As she tries to grieve the death of her partner she is the recipient of all kinds of abuse, being called all sorts of nasty things; but Vega's presence speaks louder.  No, she is a grieving human being, she is fragile and yet robust, delicate and yet capable of rage, she is a woman, and certainly a fantastic woman with such poise and grace.

2017-08-09

Spookers [2017] by Florian Habicht

A heartwarming mental illness horror documentary about community.

I would never attend the horror attraction Spookers and I would not have seen this film if I was not already familiar with the delightful and charming work of its director, Florian Habicht. Perhaps he has reached the limit of what his light and spontaneous approach is capable of accommodating. The only intention seems to be heart-warming and pleasant, and this seems to work when you're depicting falling in love on the streets of New York or getting excited about attending a pop concert, but when it comes to grotesque gore and violence, it is really not cute.

What I came to expect from the marketing is that the blood and horror of the Spookers attraction was to be intercut with the employees talking about how they found a peculiar feeling of family and home, self-expression and acceptance. Intercutting laughing, smoking and applying make-up with the horror element sounds harmless enough, diffusing the violence with the lightness and joy with which it is delivered. But it is extremely naïve to think that we as viewers don't respond to that imagery in primal and negative ways.

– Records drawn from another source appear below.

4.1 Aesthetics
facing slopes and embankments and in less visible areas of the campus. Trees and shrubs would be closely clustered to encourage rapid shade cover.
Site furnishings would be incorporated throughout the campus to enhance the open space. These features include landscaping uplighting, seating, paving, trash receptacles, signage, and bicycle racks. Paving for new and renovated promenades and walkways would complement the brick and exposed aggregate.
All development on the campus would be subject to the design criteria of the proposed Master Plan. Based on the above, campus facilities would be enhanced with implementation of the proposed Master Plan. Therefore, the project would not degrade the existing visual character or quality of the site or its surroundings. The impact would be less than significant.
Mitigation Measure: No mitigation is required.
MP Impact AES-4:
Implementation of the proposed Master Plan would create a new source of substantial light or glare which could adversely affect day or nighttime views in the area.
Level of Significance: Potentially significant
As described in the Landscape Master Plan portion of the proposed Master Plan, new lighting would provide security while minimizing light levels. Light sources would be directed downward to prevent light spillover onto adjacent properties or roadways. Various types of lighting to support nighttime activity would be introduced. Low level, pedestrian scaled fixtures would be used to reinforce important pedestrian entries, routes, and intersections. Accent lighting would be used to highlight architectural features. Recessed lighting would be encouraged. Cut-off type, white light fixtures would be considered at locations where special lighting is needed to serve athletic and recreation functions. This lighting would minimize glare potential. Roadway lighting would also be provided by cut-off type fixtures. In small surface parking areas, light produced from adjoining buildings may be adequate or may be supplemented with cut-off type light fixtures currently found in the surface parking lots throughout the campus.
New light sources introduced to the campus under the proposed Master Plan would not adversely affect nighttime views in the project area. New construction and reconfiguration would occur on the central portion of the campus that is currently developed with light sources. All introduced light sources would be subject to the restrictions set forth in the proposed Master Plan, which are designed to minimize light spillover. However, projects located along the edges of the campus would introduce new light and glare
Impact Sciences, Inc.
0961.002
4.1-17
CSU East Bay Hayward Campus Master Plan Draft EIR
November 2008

It is still up for debate whether or not horror films are effectively cathartic or desensitising to real-life violence. This film absolutely does not deal with these themes at all. Despite briefly talking about some Spookers attendees who become legitimately terrified and even showing footage of some almost catatonic person being gently escourted out, why an audience would want to expose themselves to this violent horror and terror is not addressed. It is fine to offer a fun and superficial film, an advertisement for the community of freaks who feel at home at Spookers, but the film attempts to address some of the deeper issues below the surface.

It is briefly mentioned that the site of Spookers used to be a psychiatric hospital where many patients were isolated for decades and severely mistreated and one of the patients is even interviewed. Some of the cast of Spookers have experienced severe mental health issues themselves or distressingly witnessed it in their family. The possibility is mentioned that Spookers may be ridiculing these real experiences or that it is reinforcing stigmatising myths about mental illness in general, but there is no depth whatsoever in the discussion. Once these serious and emotionally moving topics are introduced, the film just cuts back to more grotesque and vapid scenes of horror. I suppose this is intended to be amusing, but I found it rather upsetting. Having witnessed the traumatising possibilities of mental illness in my own intimate relationships, none of this is remotely amusing. It is naïve, irresponsible, superficial and just weak filmmaking.